Filmes

Como „O Padrinho“ transformou um romance barato no grande mito americano do poder e da família

Como a trilogia de Coppola entre 1972 e 1990 reescreveu a gramática do drama criminal moderno — e porque continua a reinar no género
Jun Satō

Poucos filmes americanos colonizaram a linguagem do poder de forma tão completa como O Padrinho. A trilogia de Francis Ford Coppola — estreada em 1972, 1974 e 1990 — pegou no romance de grande sucesso de Mario Puzo e moldou-o numa tragédia sobre o modo como um negócio de família e uma família americana se devoram mutuamente. Vê-la é aprender a gramática que Hollywood ainda fala: a oferta que não se pode recusar, o beijo da morte, o patriarca a conceder favores num gabinete fechado enquanto, lá fora, um casamento se espalha pelo relvado.

A saga quase não sobreviveu à sua própria realização. A Paramount queria um filme de gangsters barato; Coppola, então com 32 anos, cheio de dívidas e um único êxito de cinema de autor, queria uma história sobre o capitalismo com rosto siciliano. Lutou contra o estúdio para escalar um Marlon Brando em declínio no papel de Vito Corleone e um quase desconhecido Al Pacino no de Michael, o herói de guerra que jura nunca se juntar à família e termina o filme como o seu assassino mais frio. Ambas as apostas definiram a década.

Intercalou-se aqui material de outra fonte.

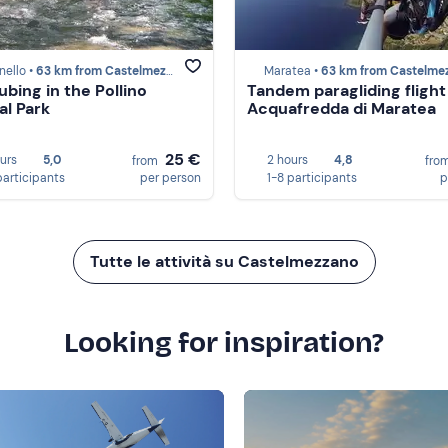
nello •
63 km from Castelmezzano
Maratea •
63 km from Castelmezz
ubing in the Pollino
Tandem paragliding flight
al Park
Acquafredda di Maratea
25 €
ours
5,0
2 hours
4,8
from
fro
participants
per person
1-8 participants
p
Tutte le attività su Castelmezzano
Looking for inspiration?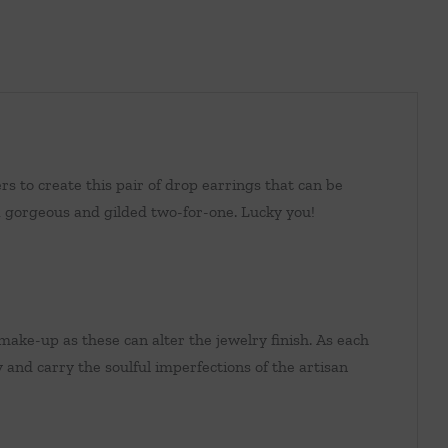
s to create this pair of drop earrings that can be
a gorgeous and gilded two-for-one. Lucky you!
make-up as these can alter the jewelry finish. As each
y and carry the soulful imperfections of the artisan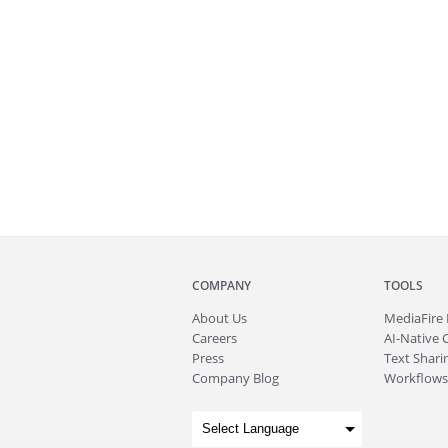
COMPANY
TOOLS
About
Us
MediaFire
Careers
AI-Native 
Press
Text Sharin
Company Blog
Workflows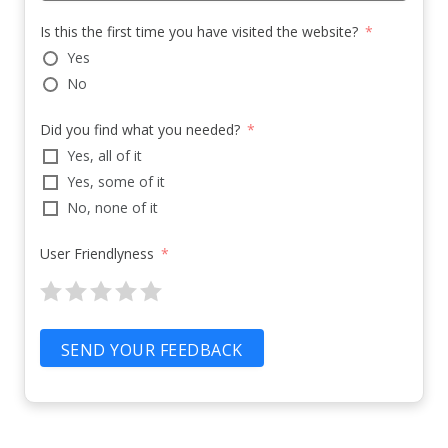
Is this the first time you have visited the website?
Yes
No
Did you find what you needed?
Yes, all of it
Yes, some of it
No, none of it
User Friendlyness
SEND YOUR FEEDBACK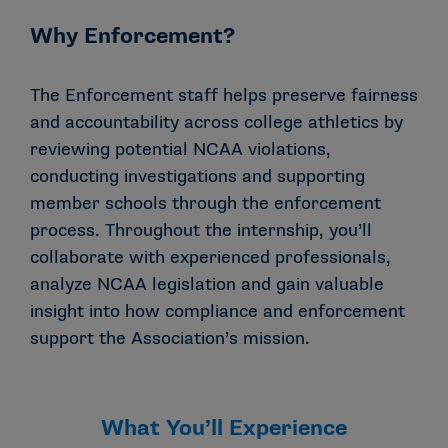
Why Enforcement?
The Enforcement staff helps preserve fairness
and accountability across college athletics by
reviewing potential NCAA violations,
conducting investigations and supporting
member schools through the enforcement
process. Throughout the internship, you’ll
collaborate with experienced professionals,
analyze NCAA legislation and gain valuable
insight into how compliance and enforcement
support the Association’s mission.
What You’ll Experience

O que torna os filmes perenes é menos a violência do que o ofício à sua volta. O diretor de fotografia Gordon Willis iluminou os interiores dos Corleone com âmbar concentrado e sombras profundas, desafiando o público a ler rostos que mal conseguia ver; a melancólica valsa de Nino Rota transformou o assassínio em elegia. A sequência do batismo no primeiro filme — Michael a renunciar a Satanás na igreja enquanto os seus tenentes executam os rivais por toda Nova Iorque — continua a ser o modelo da montagem paralela moderna, sacramento e chacina entrelaçados num único ritmo.

O Padrinho — Parte II elevou as apostas ao dividir o tempo, acompanhando o reinado cada vez mais endurecido de Michael em 1958 contra a ascensão do pai enquanto jovem imigrante siciliano, interpretado por Robert De Niro, que aprendeu o dialeto para o papel. O Óscar de Melhor Ator Secundário de De Niro fez de Vito Corleone a única personagem alguma vez interpretada até aos Óscares por dois atores diferentes, depois de Brando. A Parte II tornou-se também a primeira sequela a vencer o Óscar de Melhor Filme e, juntamente com o original, continua a ser o único par de filme e continuação a arrebatar ambos o prémio máximo da Academia.

A trilogia assinala o ponto mais alto da carreira de jogador de Coppola. A mesma ambição irrequieta levou-o à selva para realizar Apocalypse Now e, duas décadas depois, ao excesso pintado à mão de Drácula de Bram Stoker. O Padrinho — Parte III, chegado em 1990, é o contestado epílogo da saga — mais fraco, melancólico, abertamente sobre um homem que não consegue recomprar a sua alma. Coppola voltou a montá-lo em 2020 como A Morte de Michael Corleone, ainda a discutir com a sua própria obra-prima.

Essa discussão é a lição final da saga. Os Corleone ascendem insistindo que os negócios nunca são pessoais e caem porque, para uma família, sempre o foram — uma contradição que Coppola encenou com tal precisão que, meio século depois, quase todos os dramas de prestígio sobre o poder ainda funcionam à sua sombra.